1. Field of the Invention
The present invention relates to systems and methods for wear leveling an electrically erasable and programmable read only memory (EEPROM).
2. Background of the Related Art
In general, computer systems use a hard disk as a long term memory device. However, hard disk devices are heavy, bulky and cannot withstand physical impacts due to mechanical characteristics of the devices. Therefore, much care is required to use a hard disk in a portable system such as a notebook computer.
Recently, use of an EEPROM, also known as a flash memory, which has good durability and large memory capacity has become more common. In some applications, flash memory are replacing electromechanical hard disks.
A flash memory comprises a plurality of unit memory cells, each of which has one or more MOS transistors. Each transistor has two gates, a floating gate and a control gate. The floating gate is typically covered with an oxide film (SiO.sub.2), and the floating gate is located between a substrate and a control gate. The transistor can switch between two logic states by implanting or erasing electric charges into or from the floating gate. That is, when a relatively high voltage is applied to the control gate to generate a strong electric field between the control gate and substrate, electrons are moved from the substrate to the floating gate. If the voltage supply to the control gate is stopped, the electric charges on the floating gate do not escape from the floating gate to the external due to the oxide film, thereby storing data.

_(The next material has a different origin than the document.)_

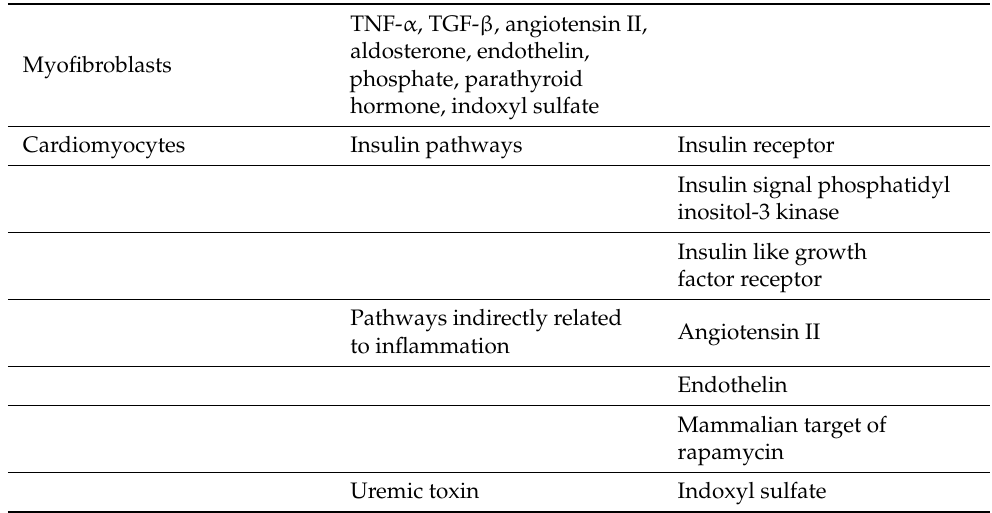
Table 3. Multiple Intermediate Factors in Cardiomyopathy Through Hypertrophy and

The more times data is written to and erased from a flash memory cell, the more degraded the transistor of the memory cell will become due to the high voltages applied to the transistor. After a large number of data storage and erasing operations, the data storage function fails to be satisfactorily carried out.
One difference between a flash memory and a general EEPROM is that in a flash memory, data is erased by block unit. A flash memory cell array typically comprises a plurality of unit sectors, where each unit sector has a data storage capacity of a few hundred bytes. When writing data, it is possible for only a part of the memory cells of a unit sector to be used. On the other hand, when the data is erased, a whole unit sector is erased, regardless of whether particular memory cells of the unit sector are storing data That is, data is erased by unit sector.
Since flash memory cells are degraded during the process of writing and erasing data, the memory cells must be checked to determine if a sector may be used before data is written to the sector. If the sector has degraded too much, the data is written to a different, less degraded sector. This process is called wear leveling.
FIG. 1 is a block diagram showing a controller and memory cell array of a background art flash memory. The memory cell array 30 comprises a plurality of unit sectors and a sector information table. The unit sectors store data, and the sector information table stores information on each unit sector, including the physical address corresponding to a logical address, and the number of time each sector has been erased.
The address converter 21 within the controller 20 converts a logical address generated in a host 10 (typically a microprocessor) to the corresponding physical address, and then reads data from or writes data to the corresponding sector. The controller 20 controls data writing/erasing operations of the memory cell array 30, and periodically rearranges relationships between logical addresses and physical addresses by remapping the memory cell array when a unit sector becomes too degraded.
A comparator 22 for comparing the number of erasing times a sector has been erased is another element of the controller 20. The comparator 22 has a value, obtained by testing, which represents an initial reference number of erasing times. The testing is performed to determine the maximum number of data writing and erasing operations that can be performed, based on operational characteristics of the unit memory cell, before a cell becomes too degraded. The comparator 22 compares the reference number of erasing times to the actual number of times each unit sector has been erased using the information stored in the sector information table of the memory cell array 30. If the two numbers are identical for a sector, the memory cell array is re-mapped so that the degraded cell is not used to store data.
FIG. 2 shows a unit sector of a background art memory cell array. The unit sector is divided into an overhead area and a user's area. The user's area is a simple data storage area 32 and the overhead area comprises a miscellaneous information area 33 and an erasing tracking area 34 for storing the number of times the sector has been erased. The miscellaneous information storage area 33 stores various information regarding the sectors, including the physical address, valid bits and dirty bits.
If a sector of a flash memory has a data storing capacity of 512 bytes, and the full data storing capacity of the flash memory array is 2 gigabytes, the unit sectors must be capable of storing more than 2 gigabytes of data. This is because each sector of the flash memory cell array must track data in an overhead area Therefore, for any given capacity flash memory, the overhead area of the flash memory array increases the data storage requirements of the device. A significant portion of this additional data storage requirement is due to the portion of the overhead area used to track the number of times each sector has been erased.
Due to errors that can occur during the manufacturing process, unit memory cells may fail to have uniform characteristics. For this reason, a particular memory cell may degrade more rapidly than other memory cells for the same number of data erasing operations. In this case, a part of a sector may be degraded, and fail to store data, even if the number of erasing times of the unit sector has not reached the reference number of erasing times obtained by testing. As a result, the data storing capacity of the whole sector is not reliable.